Wednesday, February 1, 2012
100 Movies - No. 1: 12 Angry Men
Drama, 96 minutes
Directed by Sidney Lumet
Starring Henry Fonda, Lee J. Cobb and Martin Balsam
Sidney Lumet passed away in 2011, but he left us with 72 films, shorts or TV series. This was his first feature for the big screen and it's definitely among his best work.
For me, one of the signs of a good film is to take a subject in which I have no interest and hold my attention for the duration. The story takes place in one room, apart from a couple of minutes at the beginning and end of the film. It succeeds because of the strength of the dialogue and the acting ability of all involved.
After a very compact 96 minutes in which no scene is wasted, the credits roll. I'm left with the feeling that I have just seen something important. The film deals with racism and highlights the good and bad points of the American justice system. Henry Fonda leads a strong cast and every member has a significant role to play.
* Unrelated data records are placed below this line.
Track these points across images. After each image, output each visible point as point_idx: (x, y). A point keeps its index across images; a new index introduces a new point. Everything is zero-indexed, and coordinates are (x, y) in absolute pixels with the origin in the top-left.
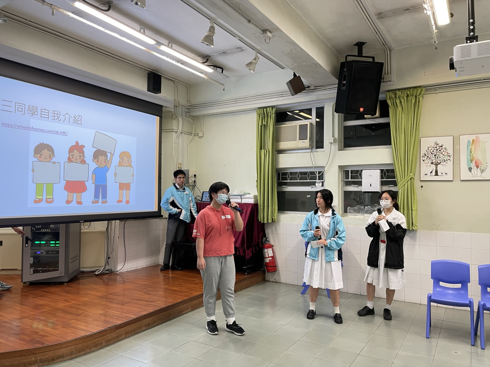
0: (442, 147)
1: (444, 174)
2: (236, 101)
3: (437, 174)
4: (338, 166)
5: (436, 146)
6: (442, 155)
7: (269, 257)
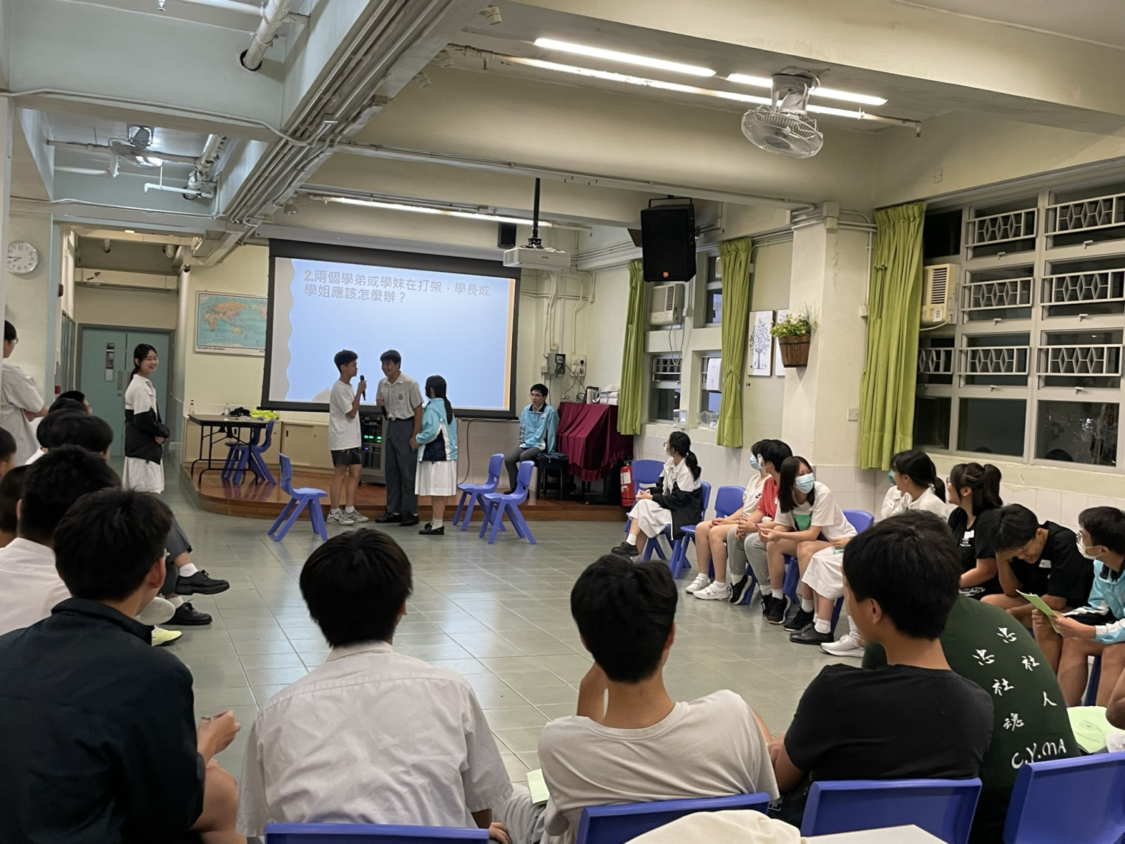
0: (763, 326)
1: (764, 367)
2: (612, 249)
3: (759, 368)
4: (693, 351)
5: (760, 325)
6: (763, 339)
7: (624, 485)
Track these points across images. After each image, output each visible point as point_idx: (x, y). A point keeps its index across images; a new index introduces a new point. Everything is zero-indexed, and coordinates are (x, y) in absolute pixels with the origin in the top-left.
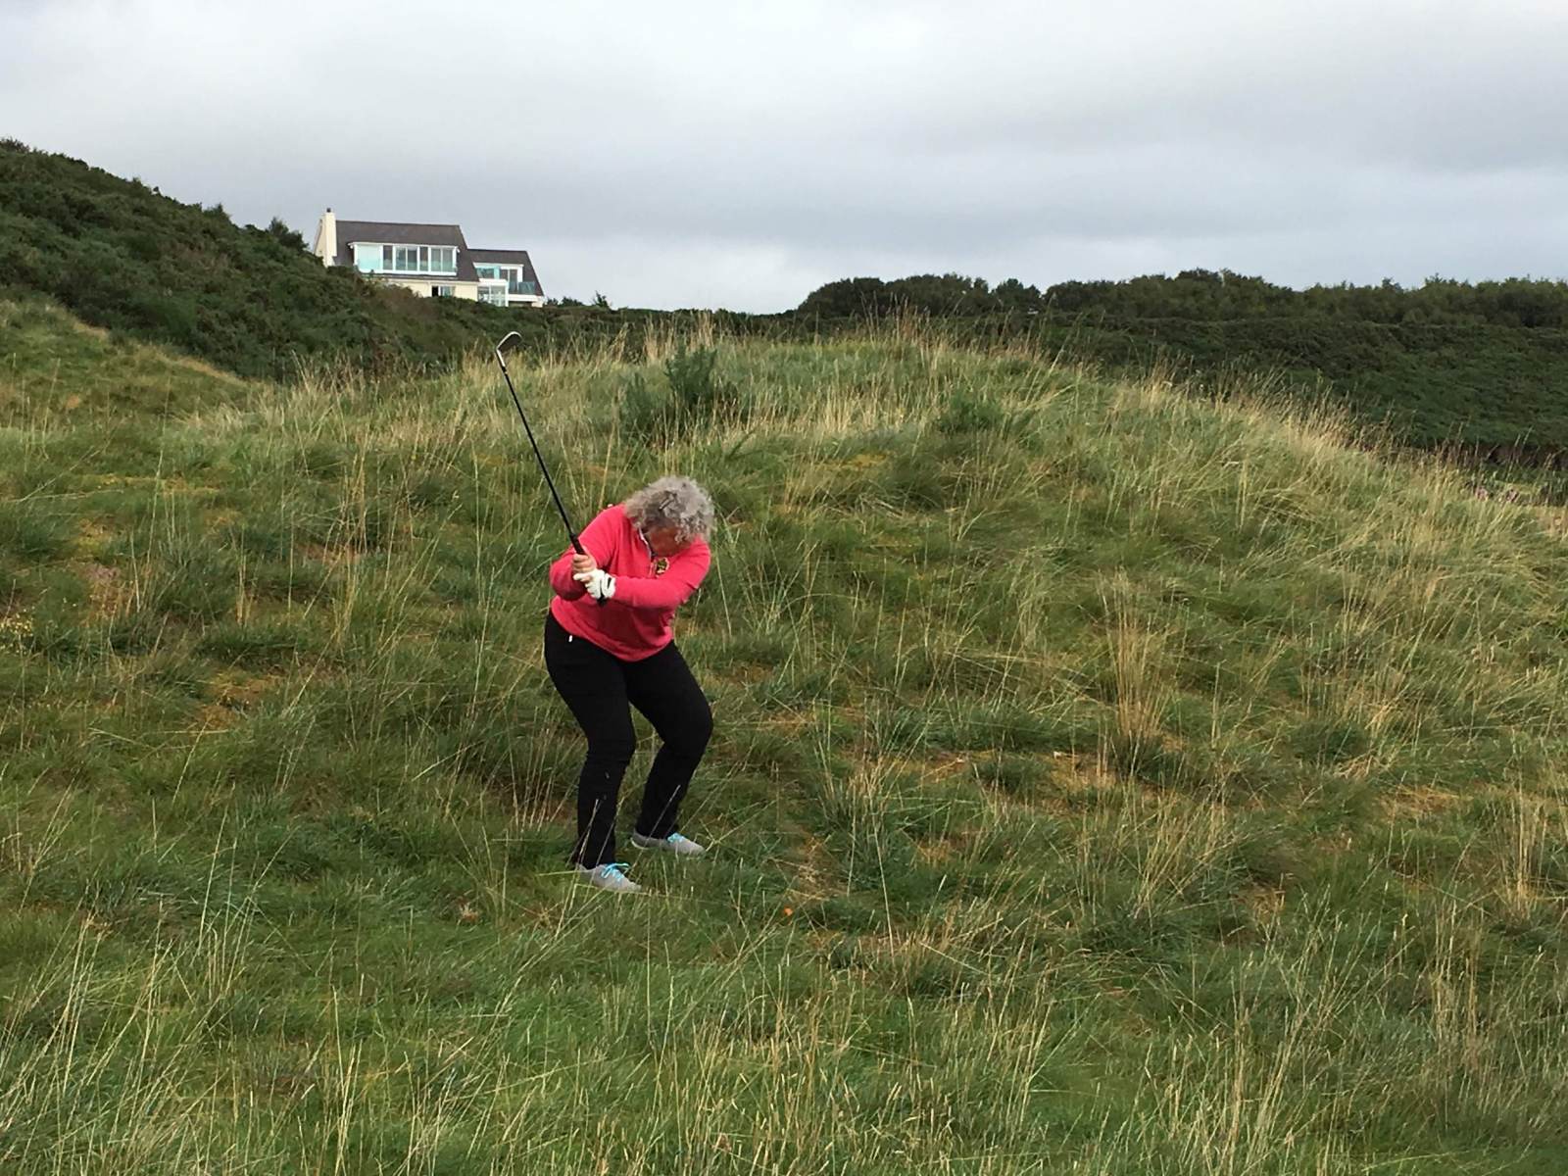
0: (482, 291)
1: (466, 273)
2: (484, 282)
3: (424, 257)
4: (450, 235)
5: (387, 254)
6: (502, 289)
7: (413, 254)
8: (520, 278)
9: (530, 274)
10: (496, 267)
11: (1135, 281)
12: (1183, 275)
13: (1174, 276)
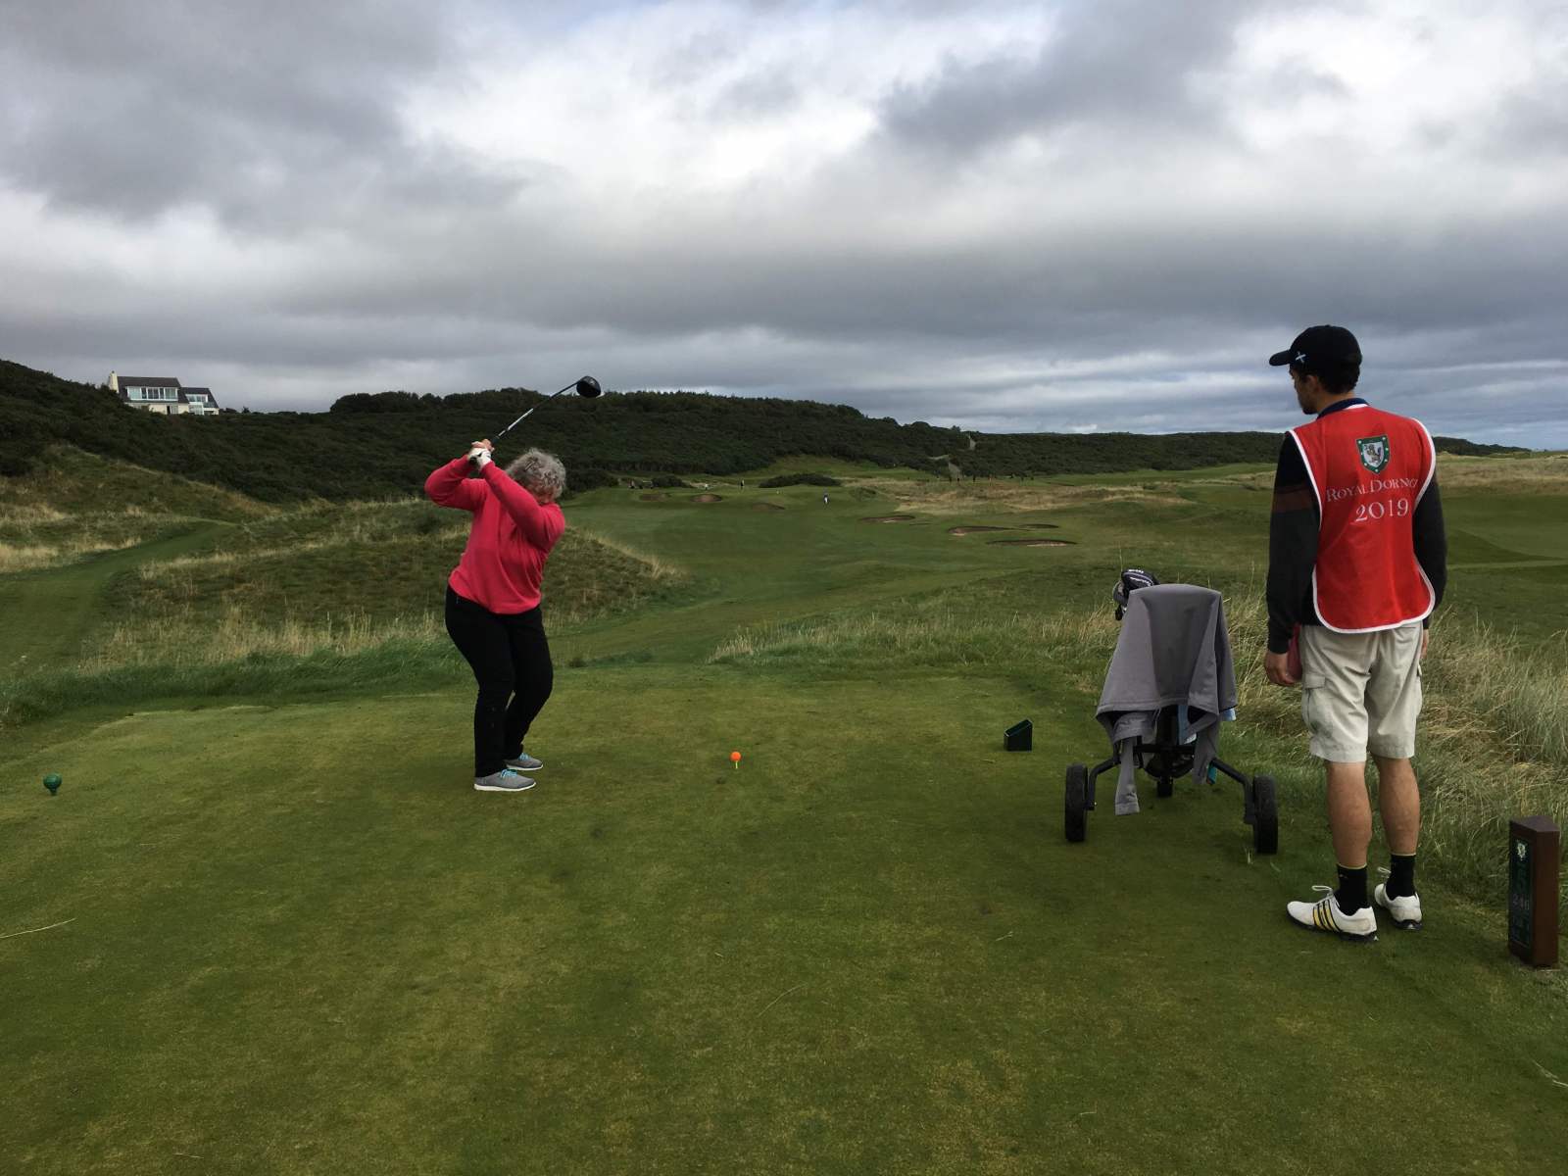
0: (191, 407)
1: (183, 400)
2: (192, 403)
3: (162, 393)
4: (172, 383)
5: (144, 392)
6: (200, 407)
7: (156, 392)
8: (207, 400)
9: (211, 399)
10: (195, 396)
11: (483, 393)
12: (503, 390)
13: (499, 390)
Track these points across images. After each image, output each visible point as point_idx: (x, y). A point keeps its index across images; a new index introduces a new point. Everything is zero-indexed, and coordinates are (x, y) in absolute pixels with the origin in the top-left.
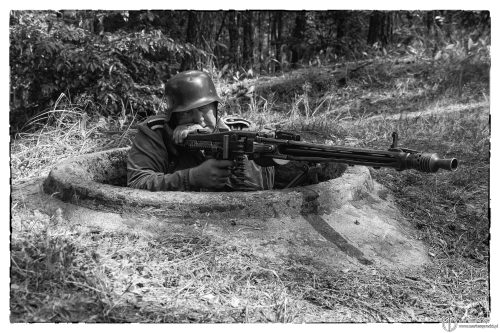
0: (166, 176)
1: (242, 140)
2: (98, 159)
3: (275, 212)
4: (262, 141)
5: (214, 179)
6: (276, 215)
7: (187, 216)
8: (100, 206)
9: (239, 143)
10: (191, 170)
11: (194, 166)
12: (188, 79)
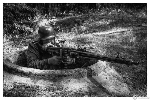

Lumet used a variety of camera angles to make the viewer feel like a member of the jury and it's easy to be drawn in. This is one of those rare stories where dialogue is actually exciting. It's really something that has the potential to be enjoyed by any audience.
Criterion's recent Blu-ray release offers a wonderful presentation and includes a good supplemental package.
If you like 12 Angry Men:
Consider Dog Day Afternoon for another great Lumet film. Al Pacino stars in the tale of how a bank robbery captured the attention of the media.
If you enjoyed the dialogue in 12 Angry Men, take a look at Glengarry Glen Ross, which is another film that succeeds on the strength of its script. Al Pacino, Jack Lemmon and Ed Harris speak David Mamet's words with utter conviction in a tale involving a group of salesmen.